The hardware does not guarantee sequential consistency. Even correct single-threaded code can produce surprising results under concurrency because the CPU and memory system reorder operations for performance. Understanding the memory model is prerequisite for writing correct concurrent code in any language.
x86-64 TSO allows only one reordering: Store-Load. All other orderings (Load-Load, Store-Store, Load-Store) are preserved. A store may remain in the CPU's store buffer while a subsequent load reads from cache, allowing another CPU to see the load's result before the store. This is the source of the "both CPUs read 0" scenario.
MFENCE is a full fence; SFENCE and LFENCE are partial. MFENCE orders all prior memory accesses before all subsequent ones. SFENCE orders stores only (needed after non-temporal stores). LFENCE orders loads and is used as a Spectre mitigation to prevent speculative execution past a security-sensitive load.
The LOCK prefix makes read-modify-write operations atomic. It works with ADD, AND, INC, DEC, OR, SUB, XOR, XADD, CMPXCHG, NEG, NOT, SBB, and others. The LOCK prefix asserts exclusive ownership of the cache line containing the operand, forcing a cache coherence event. It is expensive (~10–100 cycles) but necessary for shared counters and flags.
XCHG with memory is always atomic — no LOCK prefix needed. This makes XCHG [lock], al a valid spinlock implementation without the explicit LOCK.
CMPXCHG is the universal atomic primitive. It atomically compares [mem] with RAX and, if equal, stores src_reg into [mem] with ZF=1. If not equal, RAX is updated with [mem] and ZF=0. Every mutex, spinlock, and lock-free data structure is built from this operation.
PAUSE inside spin loops is mandatory for performance. Without PAUSE, the CPU speculatively executes ahead in the loop and pays a pipeline-flush penalty when the lock word changes. PAUSE signals the spin-loop state, reducing power consumption by ~40% and reducing contention with the lock holder.
ARM64 allows all four reordering types (much weaker than x86-64 TSO). ARM64 assembly for concurrent data structures requires explicit DMB, DSB, and ISB barriers. ARM64 uses LDXR/STXR (Load/Store Exclusive) for CAS operations, not LOCK CMPXCHG.
CMPXCHG16B enables ABA-safe lock-free algorithms. By combining a pointer with a version counter in a 128-bit value, each CAS includes both the pointer and the version — preventing a pointer from appearing unchanged after it went through A→B→A transitions. The 16-byte operand must be 16-byte aligned.
False sharing causes cache lines to be invalidated between cores even when the threads write to different variables. Two variables on the same 64-byte cache line are not independent from the hardware's perspective. The fix — padding variables to cache line boundaries — wastes 56 bytes per variable but can eliminate a 10–12× performance penalty.
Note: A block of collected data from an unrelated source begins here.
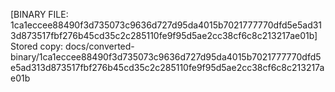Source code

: [BINARY FILE: 1ca1eccee88490f3d735073c9636d727d95da4015b7021777770dfd5e5ad313d873517fbf276b45cd35c2c285110fe9f95d5ae2cc38cf6c8c213217ae01b]
Stored copy: docs/converted-binary/1ca1eccee88490f3d735073c9636d727d95da4015b7021777770dfd5e5ad313d873517fbf276b45cd35c2c285110fe9f95d5ae2cc38cf6c8c213217ae01b

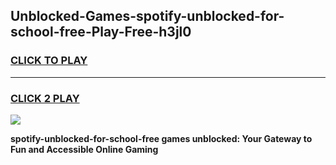 
## Unblocked-Games-spotify-unblocked-for-school-free-Play-Free-h3jl0
<h3>
<a href="https://premium76.site?title=spotify-unblocked-for-school-free&ref=19M">CLICK TO PLAY</a></h3>
<hr>

<h3>
<a href="https://premium76.site?title=spotify-unblocked-for-school-free&ref=19M">CLICK 2 PLAY</a>
  
</h3>

<a href="https://premium76.site?title=spotify-unblocked-for-school-free&ref=19M"><img src="https://clearcache.store/games.png"></a>


**spotify-unblocked-for-school-free games unblocked: Your Gateway to Fun and Accessible Online Gaming**
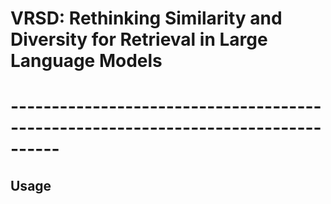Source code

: # VRSD: Rethinking Similarity and Diversity for Retrieval in Large Language Models

# ----------------------------------------------------------------------------------
## Usage

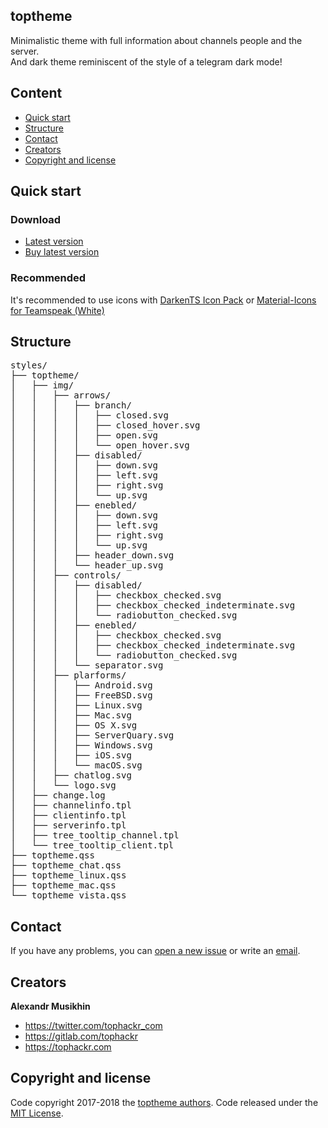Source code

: ## toptheme
Minimalistic theme with full information about channels people and the server.  
And dark theme reminiscent of the style of a telegram dark mode!

## Content
- [Quick start](#quick-start)
- [Structure](#structure)
- [Contact](#contact)
- [Creators](#creators)
- [Copyright and license](#copyright-and-license)

## Quick start
### Download
- [Latest version](https://gitlab.com/tophackr/toptheme/uploads/d895aaf244313f753837fd4fee022aa5/toptheme_v1.2.3.ts3_style)
- [Buy latest version](https://gum.co/toptheme)

### Recommended
It's recommended to use icons with [DarkenTS Icon Pack](https://www.myteamspeak.com/addons/0b57d54d-b46c-433d-8f7e-2eea28470007) or [Material-Icons for Teamspeak (White)](https://www.myteamspeak.com/addons/4f8b0ebf-eb4a-4c37-9c4f-366813ffcf79)

## Structure
<pre>
styles/
├── toptheme/
│   ├── img/
│   │   ├── arrows/
│   │   │   ├── branch/
│   │   │   │   ├── closed.svg
│   │   │   │   ├── closed_hover.svg
│   │   │   │   ├── open.svg
│   │   │   │   └── open_hover.svg
│   │   │   ├── disabled/
│   │   │   │   ├── down.svg
│   │   │   │   ├── left.svg
│   │   │   │   ├── right.svg
│   │   │   │   └── up.svg
│   │   │   ├── enebled/
│   │   │   │   ├── down.svg
│   │   │   │   ├── left.svg
│   │   │   │   ├── right.svg
│   │   │   │   └── up.svg
│   │   │   ├── header_down.svg
│   │   │   └── header_up.svg
│   │   ├── controls/
│   │   │   ├── disabled/
│   │   │   │   ├── checkbox_checked.svg
│   │   │   │   ├── checkbox_checked_indeterminate.svg
│   │   │   │   └── radiobutton_checked.svg
│   │   │   ├── enebled/
│   │   │   │   ├── checkbox_checked.svg
│   │   │   │   ├── checkbox_checked_indeterminate.svg
│   │   │   │   └── radiobutton_checked.svg
│   │   │   └── separator.svg
│   │   ├── plarforms/
│   │   │   ├── Android.svg
│   │   │   ├── FreeBSD.svg
│   │   │   ├── Linux.svg
│   │   │   ├── Mac.svg
│   │   │   ├── OS X.svg
│   │   │   ├── ServerQuary.svg
│   │   │   ├── Windows.svg
│   │   │   ├── iOS.svg
│   │   │   └── macOS.svg
│   │   ├── chatlog.svg
│   │   └── logo.svg
│   ├── change.log
│   ├── channelinfo.tpl
│   ├── clientinfo.tpl
│   ├── serverinfo.tpl
│   ├── tree_tooltip_channel.tpl
│   └── tree_tooltip_client.tpl
├── toptheme.qss
├── toptheme_chat.qss
├── toptheme_linux.qss
├── toptheme_mac.qss
└── toptheme_vista.qss
</pre>

## Contact
If you have any problems, you can [open a new issue](https://gitlab.com/tophackr/toptheme/issues/new) or write an [email](mailto:tophackr@icloud.com).

## Creators
**Alexandr Musikhin**
- <https://twitter.com/tophackr_com>
- <https://gitlab.com/tophackr>
- <https://tophackr.com>

## Copyright and license
Code copyright 2017-2018 the [toptheme authors](https://gitlab.com/tophackr/toptheme/graphs/master). Code released under the [MIT License](https://gitlab.com/tophackr/toptheme/blob/master/LICENSE).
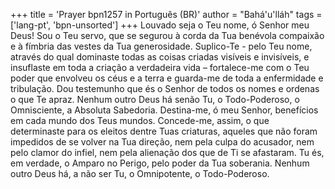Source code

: +++
title = 'Prayer bpn1257 in Português (BR)'
author = "Bahá'u'lláh"
tags = ['lang-pt', 'bpn-unsorted']
+++
Louvado seja o Teu nome, ó Senhor meu Deus! Sou o Teu servo, que se segurou à corda da Tua benévola compaixão e à fímbria das vestes da Tua generosidade. Suplico-Te - pelo Teu nome, através do qual dominaste todas as coisas criadas visíveis e invisíveis, e insuflaste em toda a criação a verdadeira vida – fortalece-me com o Teu poder que envolveu os céus e a terra e guarda-me de toda a enfermidade e tribulação. Dou testemunho que és o Senhor de todos os nomes e ordenas o que Te apraz. Nenhum outro Deus há senão Tu, o Todo-Poderoso, o Omnisciente, a Absoluta Sabedoria.
Destina-me, ó meu Senhor, benefícios em cada mundo dos Teus mundos. Concede-me, assim, o que determinaste para os eleitos dentre Tuas criaturas, aqueles que não foram impedidos de se volver na Tua direção, nem pela culpa do acusador, nem pelo clamor do infiel, nem pela alienação dos que de Ti se afastaram.
Tu és, em verdade, o Amparo no Perigo, pelo poder da Tua soberania. Nenhum outro Deus há, a não ser Tu, o Omnipotente, o Todo-Poderoso.
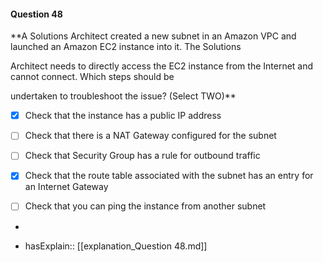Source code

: #### Question  48

**A Solutions Architect created a new subnet in an Amazon VPC and launched an Amazon EC2 instance into it. The Solutions

Architect needs to directly access the EC2 instance from the Internet and cannot connect. Which steps should be

undertaken to troubleshoot the issue? (Select TWO)**

- [x] Check that the instance has a public IP address

- [ ] Check that there is a NAT Gateway configured for the subnet

- [ ] Check that Security Group has a rule for outbound traffic

- [x] Check that the route table associated with the subnet has an entry for an Internet Gateway

- [ ] Check that you can ping the instance from another subnet

*

- hasExplain:: [[explanation_Question  48.md]]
perf c2c detects false sharing by counting HITM (Hit Modified) events — loads that found their cache line was in Modified state on another core. If perf c2c report shows high HITM rates on a specific address, that data structure needs cache-line padding.
Futex provides the fast path for user-space mutexes. When a mutex is uncontended, mutex_lock and mutex_unlock make zero system calls — they are pure CAS operations. The system call overhead only occurs when there is actual contention. This is why pthread_mutex_lock can be fast even though it is conceptually a kernel operation.